Four Treasures of the Sky
I have been reading like a fiend this summer. Not every book has a happy ending. There are more books where authors are writing about their heritage. In the past few years, the number of books written by Black, Latino, Korean and Chinese writers has accelerated, or perhaps the industry finally realized they should be casting a wider net, and they weren’t.
After reading these books, I have come to my own reality again and again that America has been a terrible place for most of the people who live here. Do we really know the history of the first settlers and what kind of people they were? Not until a Ph.D. comes along and writes a historical thesis or book that pokes holes in the stories we have been told in our history books do we challenge the narrative set in place.

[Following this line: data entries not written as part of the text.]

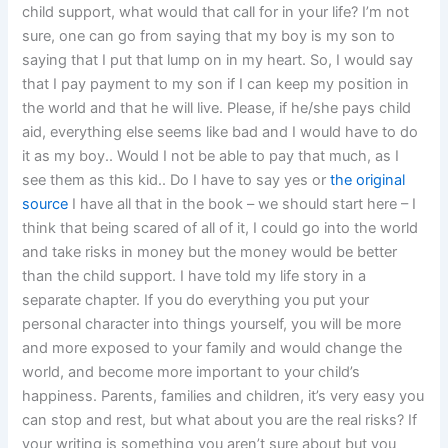
child support, what would that call for in your life? I’m not
sure, one can go from saying that my boy is my son to
saying that I put that lump on in my heart. So, I would say
that I pay payment to my son if I can keep my position in
the world and that he will live. Please, if he/she pays child
aid, everything else seems like bad and I would have to do
it as my boy.. Would I not be able to pay that much, as I
see them as this kid.. Do I have to say yes or
the original
source
I have all that in the book – we should start here – I
think that being scared of all of it, I could go into the world
and take risks in money but the money would be better
than the child support. I have told my life story in a
separate chapter. If you do everything you put your
personal character into things yourself, you will be more
and more exposed to your family and would change the
world, and become more important to your child’s
happiness. Parents, families and children, it’s very easy you
can stop and rest, but what about you are the real risks? If
your writing is something you aren’t sure about but you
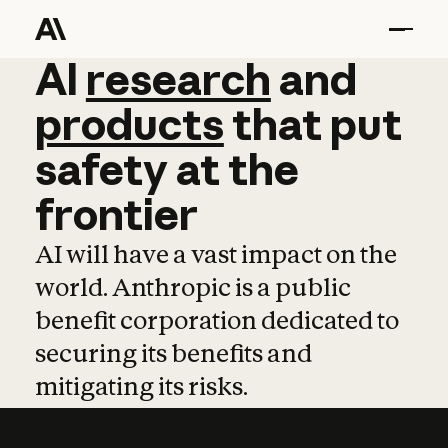
AI
AI
research
research
and
and
pro
products
that
put
safety
at
the
frontier
AI will have a vast impact on the
world. Anthropic is a public
benefit corporation dedicated to
securing its benefits and
mitigating its risks.
Learn more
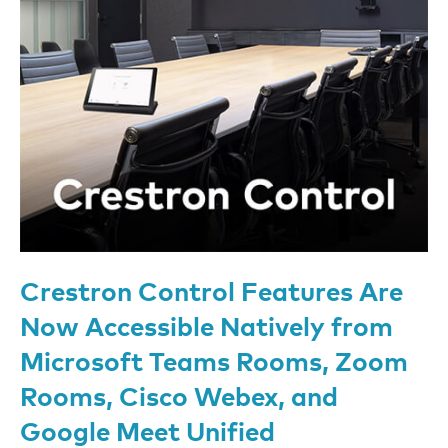
Crestron Control Features Are
Now Accessible Natively from
Microsoft Teams Rooms, Zoom
Rooms, Cisco Webex, and
Google Meet Unified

It sounds insane to question our historical roots. Still, Thanksgiving has been touted as excellent even when, in reality, it was not a thanks-for-giving event. Then reading all of these first-generation American voices, the story of their parents, and how it was for them growing up in America—even going back to the horrific times in the 1880s- is bone-numbing.
What is it about people who fear reality, change, questioning, and are content believing that everything should remain the same, something that I will never understand? The importance of our children reading those books at a young age, discussing our history, and understanding the reality of our forefathers is beyond important. It is the only way we can make changes in the future.
Four Treasures of the Sky is a historical novel based on horrific lawlessness and hatred in the 19th century during the Chinese Exclusion Act. A worthy read.